▶ [Directive]: Put the text of the listing below, from the line with "Pre prvákov" up to and including the line with "szereplő munkák, és", into a JSON list of strings with one string per line and no blank lines. Leave the pictures out of your answer.

▶ [Extracted information]:
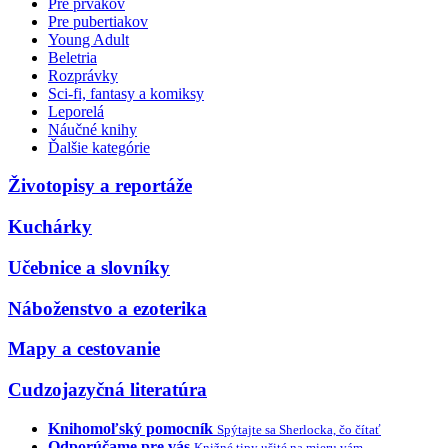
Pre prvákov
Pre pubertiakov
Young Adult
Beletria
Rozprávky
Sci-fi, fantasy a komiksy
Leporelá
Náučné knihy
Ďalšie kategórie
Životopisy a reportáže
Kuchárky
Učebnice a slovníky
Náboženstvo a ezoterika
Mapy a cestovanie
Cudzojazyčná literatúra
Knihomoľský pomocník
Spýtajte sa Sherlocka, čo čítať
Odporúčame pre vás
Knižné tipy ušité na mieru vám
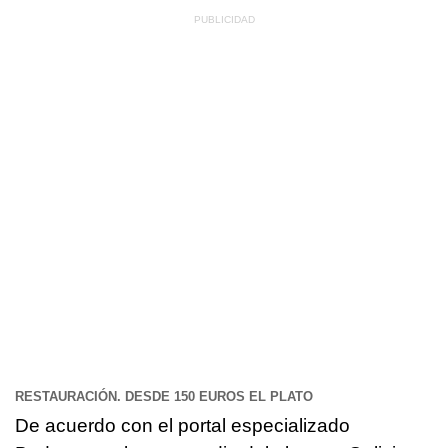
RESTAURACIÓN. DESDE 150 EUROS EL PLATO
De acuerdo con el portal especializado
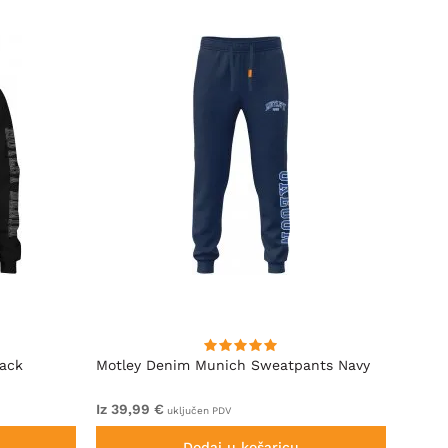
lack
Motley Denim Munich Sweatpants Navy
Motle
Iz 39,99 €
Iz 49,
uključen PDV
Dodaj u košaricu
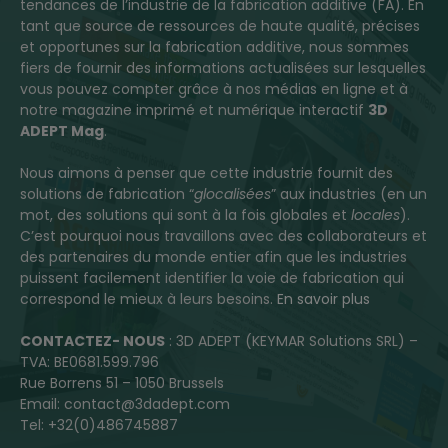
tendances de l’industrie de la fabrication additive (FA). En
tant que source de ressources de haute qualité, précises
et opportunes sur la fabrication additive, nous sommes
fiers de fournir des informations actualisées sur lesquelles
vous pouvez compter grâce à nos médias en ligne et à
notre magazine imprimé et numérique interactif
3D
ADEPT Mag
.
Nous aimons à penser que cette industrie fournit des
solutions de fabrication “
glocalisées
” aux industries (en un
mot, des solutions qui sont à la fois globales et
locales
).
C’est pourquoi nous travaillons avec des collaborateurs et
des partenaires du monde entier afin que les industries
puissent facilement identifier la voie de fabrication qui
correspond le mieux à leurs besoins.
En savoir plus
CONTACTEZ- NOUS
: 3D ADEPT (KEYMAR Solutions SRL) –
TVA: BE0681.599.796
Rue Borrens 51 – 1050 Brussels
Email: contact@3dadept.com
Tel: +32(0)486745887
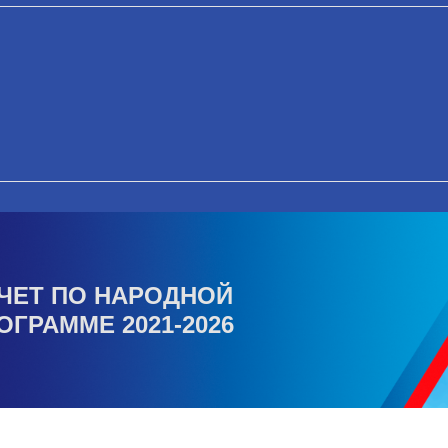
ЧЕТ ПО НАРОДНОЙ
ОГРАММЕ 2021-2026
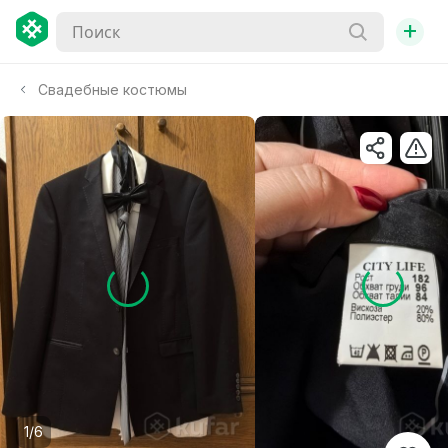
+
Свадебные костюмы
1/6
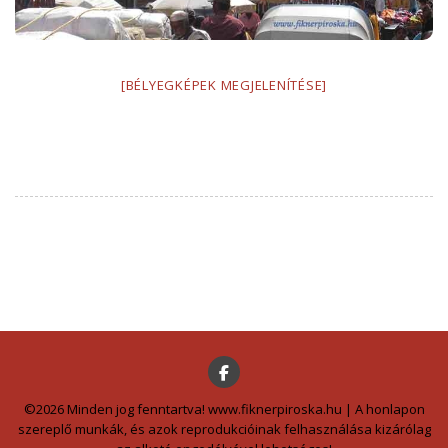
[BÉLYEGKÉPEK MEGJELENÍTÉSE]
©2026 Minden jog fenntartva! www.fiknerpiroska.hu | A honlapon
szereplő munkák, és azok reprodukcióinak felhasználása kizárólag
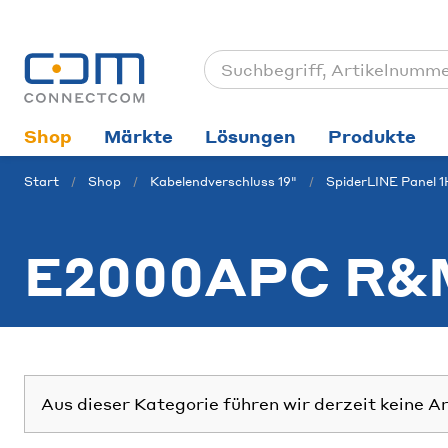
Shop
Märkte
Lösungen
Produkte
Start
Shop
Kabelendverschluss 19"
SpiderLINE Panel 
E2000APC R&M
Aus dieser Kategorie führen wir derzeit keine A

---

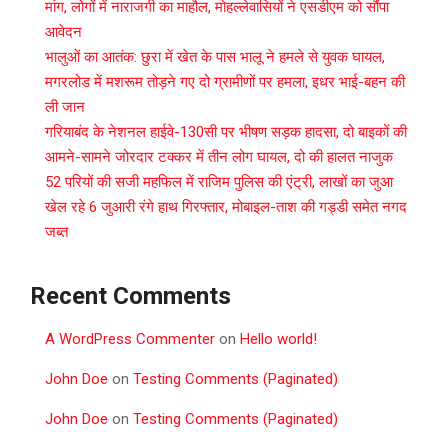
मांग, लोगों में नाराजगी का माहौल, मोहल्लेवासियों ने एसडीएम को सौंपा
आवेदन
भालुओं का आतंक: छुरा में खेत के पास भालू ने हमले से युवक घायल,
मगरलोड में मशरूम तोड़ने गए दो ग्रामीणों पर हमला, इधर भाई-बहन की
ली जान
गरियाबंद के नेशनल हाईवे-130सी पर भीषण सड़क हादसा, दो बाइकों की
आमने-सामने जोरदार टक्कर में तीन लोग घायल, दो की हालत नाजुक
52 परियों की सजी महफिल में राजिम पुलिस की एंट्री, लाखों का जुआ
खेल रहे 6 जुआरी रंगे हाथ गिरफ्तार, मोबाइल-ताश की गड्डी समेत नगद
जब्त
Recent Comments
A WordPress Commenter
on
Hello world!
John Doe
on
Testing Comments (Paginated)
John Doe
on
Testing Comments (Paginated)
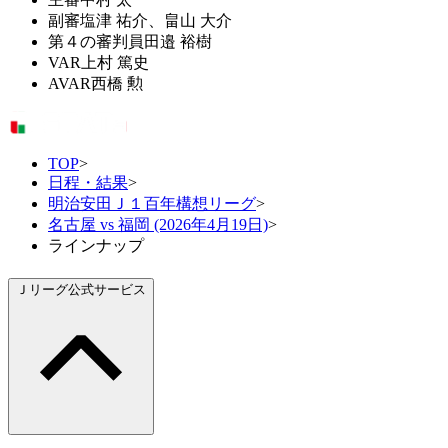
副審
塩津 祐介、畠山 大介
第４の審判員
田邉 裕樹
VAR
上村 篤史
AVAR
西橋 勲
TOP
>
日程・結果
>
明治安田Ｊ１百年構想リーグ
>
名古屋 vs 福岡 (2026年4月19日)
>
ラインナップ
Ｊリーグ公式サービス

▶ [Your solution]:
[
  "Pre prvákov",
  "Pre pubertiakov",
  "Young Adult",
  "Beletria",
  "Rozprávky",
  "Sci-fi, fantasy a komiksy",
  "Leporelá",
  "Náučné knihy",
  "Ďalšie kategórie",
  "Životopisy a reportáže",
  "Kuchárky",
  "Učebnice a slovníky",
  "Náboženstvo a ezoterika",
  "Mapy a cestovanie",
  "Cudzojazyčná literatúra",
  "Knihomoľský pomocník",
  "Spýtajte sa Sherlocka, čo čítať",
  "Odporúčame pre vás",
  "Knižné tipy ušité na mieru vám",
  "RESTAURACIÓN. DESDE 150 EUROS EL PLATO",
  "De acuerdo con el portal especializado",
  "lack",
  "Motley Denim Munich Sweatpants Navy",
  "Motle",
  "Iz 39,99 €",
  "Iz 49,",
  "uključen PDV",
  "Dodaj u košaricu",
  "tendances de l’industrie de la fabrication additive (FA). En",
  "tant que source de ressources de haute qualité, précises",
  "et opportunes sur la fabrication additive, nous sommes",
  "fiers de fournir des informations actualisées sur lesquelles",
  "vous pouvez compter grâce à nos médias en ligne et à",
  "notre magazine imprimé et numérique interactif",
  "3D",
  "ADEPT Mag",
  ".",
  "Nous aimons à penser que cette industrie fournit des",
  "solutions de fabrication “",
  "glocalisées",
  "” aux industries (en un",
  "mot, des solutions qui sont à la fois globales et",
  "locales",
  ").",
  "C’est pourquoi nous travaillons avec des collaborateurs et",
  "des partenaires du monde entier afin que les industries",
  "puissent facilement identifier la voie de fabrication qui",
  "correspond le mieux à leurs besoins.",
  "En savoir plus",
  "CONTACTEZ- NOUS",
  ": 3D ADEPT (KEYMAR Solutions SRL) –",
  "TVA: BE0681.599.796",
  "Rue Borrens 51 – 1050 Brussels",
  "Email: contact@3dadept.com",
  "Tel: +32(0)486745887",
  "ЧЕТ ПО НАРОДНОЙ",
  "ОГРАММЕ 2021-2026",
  "+",
  "Свадебные костюмы",
  "1/6",
  "[BÉLYEGKÉPEK MEGJELENÍTÉSE]",
  "©2026 Minden jog fenntartva! www.fiknerpiroska.hu | A honlapon",
  "szereplő munkák, és azok reprodukcióinak felhasználása kizárólag"
]